Selanjutnya makanan untuk upacara makan bersama ini akan disebut sebagai sesaji makanan. Ada beberapa hal yang harus diperhatikan dalam mempersiapkan sesaji makanan. Pertama, sebelum memulai memasak sesaji makanan terlebih dahulu dilakukan doa dengan mengucap “Bismillah, sak perlu unjuk caos dahar kagem Sri Aji Jayabaya” yang artinya kurang lebih “Bismillah, sesaji makan ini digunakan untuk persembahan kepada Sri Aji Jayabaya” (wawancara dengan Bapak. Kamdani, laki-laki, 55 tahun, juru kunci, Desa Menang. Direkam pada hari Kamis, 15-9-2005 oleh Joko Nugroho, di Petilasan Sri Aji Jayabaya Desa Menang). Dalam doa di atas terlihat bahwa makanan tersebut merupakan bentuk sesaji dalam proses ritual syukuran. Cara memasak makanan untuk acara syukuran terdapat sebuah pantangan, yaitu bahan baku dan dalam proses memasak tidak boleh dicicipi terlebih dahulu. Alasan yang mendasarinya adalah karena acara makan bersama bermakna mengundang roh nenek moyang (Sri Aji Jayabaya) ke dalam sebuah perjamuan makan bersama. Menurut kepercayaan masyarakat Jawa roh nenek moyang hanya memakan rasa dan aroma dari makanan tersebut maka secara kuantitas wujud makanan tidak akan berkurang namun rasa dan aromanya akan memudar dan hilang (menjadi

hambar). Jadi jika di dalam mepersiapkan sesaji makanan untuk proses ritual syukuran dicicipi terlebih dahulu maka orang yang mempersiapkan dianggap telah berani mendahului roh nenek moyang (Sri Aji Jayabaya) dan sesaji makanan itu diangga tidak layak untuk dijadikan sesaji makanan.

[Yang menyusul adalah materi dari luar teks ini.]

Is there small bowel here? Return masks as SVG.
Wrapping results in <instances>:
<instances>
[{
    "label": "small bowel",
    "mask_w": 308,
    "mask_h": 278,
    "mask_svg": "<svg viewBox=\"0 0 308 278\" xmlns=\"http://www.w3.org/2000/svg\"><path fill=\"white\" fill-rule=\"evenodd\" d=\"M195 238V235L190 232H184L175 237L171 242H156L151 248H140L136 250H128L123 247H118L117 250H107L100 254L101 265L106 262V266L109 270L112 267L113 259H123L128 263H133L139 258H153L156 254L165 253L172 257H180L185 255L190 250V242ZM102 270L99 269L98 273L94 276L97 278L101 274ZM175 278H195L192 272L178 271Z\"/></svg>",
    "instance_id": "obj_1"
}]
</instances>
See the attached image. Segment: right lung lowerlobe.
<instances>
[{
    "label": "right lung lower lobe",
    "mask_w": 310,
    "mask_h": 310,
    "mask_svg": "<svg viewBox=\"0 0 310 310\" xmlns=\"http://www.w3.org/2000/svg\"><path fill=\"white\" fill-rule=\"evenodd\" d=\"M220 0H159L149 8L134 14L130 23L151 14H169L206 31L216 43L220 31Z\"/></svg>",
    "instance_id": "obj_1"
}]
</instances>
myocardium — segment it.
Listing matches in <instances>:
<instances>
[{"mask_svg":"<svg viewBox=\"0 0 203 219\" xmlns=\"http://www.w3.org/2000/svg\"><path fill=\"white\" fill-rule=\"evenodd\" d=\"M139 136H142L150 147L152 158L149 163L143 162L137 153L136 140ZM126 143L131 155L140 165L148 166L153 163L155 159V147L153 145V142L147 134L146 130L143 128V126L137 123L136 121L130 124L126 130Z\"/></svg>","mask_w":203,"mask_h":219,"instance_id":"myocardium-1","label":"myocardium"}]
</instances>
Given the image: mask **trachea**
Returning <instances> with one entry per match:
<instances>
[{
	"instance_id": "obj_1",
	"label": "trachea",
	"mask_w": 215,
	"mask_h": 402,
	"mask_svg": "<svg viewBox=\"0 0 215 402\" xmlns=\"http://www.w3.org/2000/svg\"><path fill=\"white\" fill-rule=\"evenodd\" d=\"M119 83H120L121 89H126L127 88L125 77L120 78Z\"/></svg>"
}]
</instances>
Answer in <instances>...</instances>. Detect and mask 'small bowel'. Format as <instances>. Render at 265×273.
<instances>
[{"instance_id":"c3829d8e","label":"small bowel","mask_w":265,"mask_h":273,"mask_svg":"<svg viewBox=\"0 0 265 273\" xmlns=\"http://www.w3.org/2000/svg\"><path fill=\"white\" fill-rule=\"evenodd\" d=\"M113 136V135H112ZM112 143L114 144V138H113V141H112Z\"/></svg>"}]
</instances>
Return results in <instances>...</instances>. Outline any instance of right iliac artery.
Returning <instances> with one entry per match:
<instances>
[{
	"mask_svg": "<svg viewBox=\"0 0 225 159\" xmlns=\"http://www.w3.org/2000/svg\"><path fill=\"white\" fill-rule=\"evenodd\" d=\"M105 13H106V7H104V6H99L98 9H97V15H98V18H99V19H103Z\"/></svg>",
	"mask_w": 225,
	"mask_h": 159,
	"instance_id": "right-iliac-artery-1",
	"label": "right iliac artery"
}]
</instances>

3.2.4 Orang yang Memimpin dan Melakukan Upacara

Persiapan yang dilakukan oleh juru kunci adalah berdoa secara pribadi di Loka Muksa memohon izin kepada Sri Aji Jayabaya untuk melaksanakan tugasnya dalam memimpin proses ritual tirakatan Jumat Legi dan Selasa Kliwon. Persiapan yang dilakukan peziarah, yaitu: meminta izin kepada juru kunci yang ada di Sendang Tirtokamandanu untuk melakukan ritual pembersihan diri sebelum mendatangi pamuksan. Membersihkan diri ini dikaitkan dengan kegiatan mandi di Sendang Tirtokamandanu. Selanjutnya peziarah berdoa di tempat semadi yang ada di Sendang Tirtokamandanu bersama juru kunci sendang. Setelah melakukan persiapan di Sendang Tirtokamandanu peziarah diperbolehkan datang ke Pamuksan Sri Aji Jayabaya. Kedatangan peziarah ke pamuksan dengan membawa bunga untuk sesaji, baik bunga yang dibawa dari rumah maupun yang telah dibeli di sekitar wilayah petilasan. Terakhir peziarah meminta izin kepada juru kunci yang ada di pamuksan untuk melakukan proses ritual tirakatan pribadi di Loka Muksa Sri Aji Jayabaya.